- **What to work on**:
Starting at the line that holds "staining of human" and stopping at the line that holds "non-Hodgkin's type, Low", restate the records below word for word, with both of those lines included.

- **Data**:
- - - - - - -

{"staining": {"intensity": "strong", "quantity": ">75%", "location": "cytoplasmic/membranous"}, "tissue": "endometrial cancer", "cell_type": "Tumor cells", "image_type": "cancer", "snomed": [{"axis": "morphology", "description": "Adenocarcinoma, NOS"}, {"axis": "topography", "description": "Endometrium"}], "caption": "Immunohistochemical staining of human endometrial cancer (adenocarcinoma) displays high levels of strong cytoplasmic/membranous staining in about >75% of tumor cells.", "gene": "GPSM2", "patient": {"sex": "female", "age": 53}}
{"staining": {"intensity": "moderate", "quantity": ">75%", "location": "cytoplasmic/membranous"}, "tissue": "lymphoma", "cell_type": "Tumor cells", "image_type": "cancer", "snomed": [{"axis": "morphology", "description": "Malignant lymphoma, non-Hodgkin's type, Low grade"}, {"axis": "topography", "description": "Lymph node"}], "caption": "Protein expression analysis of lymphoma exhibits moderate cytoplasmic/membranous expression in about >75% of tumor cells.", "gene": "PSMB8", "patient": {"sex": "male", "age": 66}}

- - - - - - -

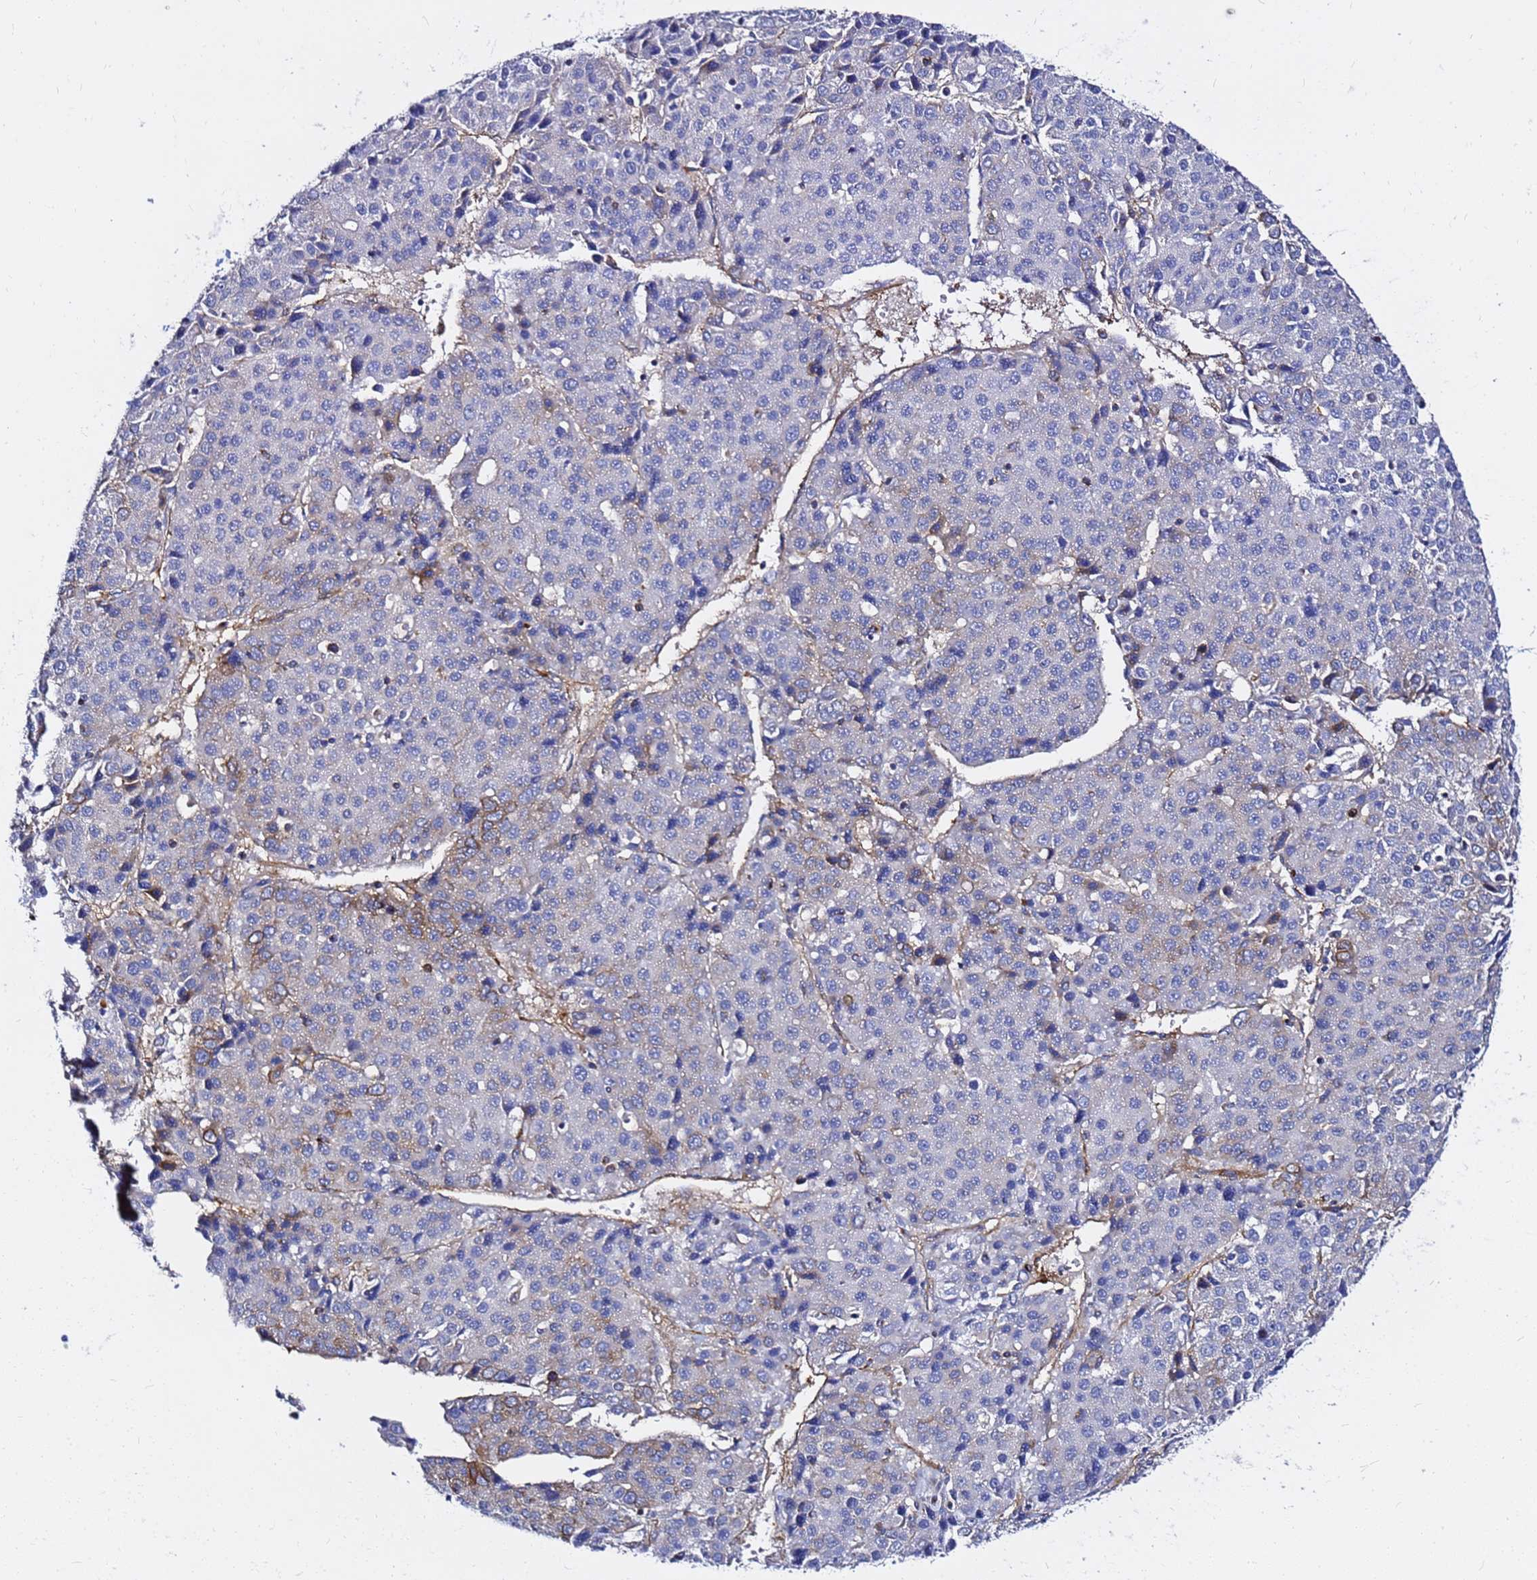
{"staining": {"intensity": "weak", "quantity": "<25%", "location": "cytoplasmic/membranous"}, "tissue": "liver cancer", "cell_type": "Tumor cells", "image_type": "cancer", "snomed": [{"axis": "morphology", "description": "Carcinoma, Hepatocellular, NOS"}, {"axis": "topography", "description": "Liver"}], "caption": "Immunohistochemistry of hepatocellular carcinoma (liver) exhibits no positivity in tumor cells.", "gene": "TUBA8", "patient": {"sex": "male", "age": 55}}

- - - - - - -

- **Expected answer**:
{"staining": {"intensity": "strong", "quantity": ">75%", "location": "cytoplasmic/membranous"}, "tissue": "endometrial cancer", "cell_type": "Tumor cells", "image_type": "cancer", "snomed": [{"axis": "morphology", "description": "Adenocarcinoma, NOS"}, {"axis": "topography", "description": "Endometrium"}], "caption": "Immunohistochemical staining of human endometrial cancer (adenocarcinoma) displays high levels of strong cytoplasmic/membranous staining in about >75% of tumor cells.", "gene": "GPSM2", "patient": {"sex": "female", "age": 53}}
{"staining": {"intensity": "moderate", "quantity": ">75%", "location": "cytoplasmic/membranous"}, "tissue": "lymphoma", "cell_type": "Tumor cells", "image_type": "cancer", "snomed": [{"axis": "morphology", "description": "Malignant lymphoma, non-Hodgkin's type, Low grade"}, {"axis": "topography", "description": "Lymph node"}], "caption": "Protein expression analysis of lymphoma exhibits moderate cytoplasmic/membranous expression in about >75% of tumor cells.", "gene": "PSMB8", "patient": {"sex": "male", "age": 66}}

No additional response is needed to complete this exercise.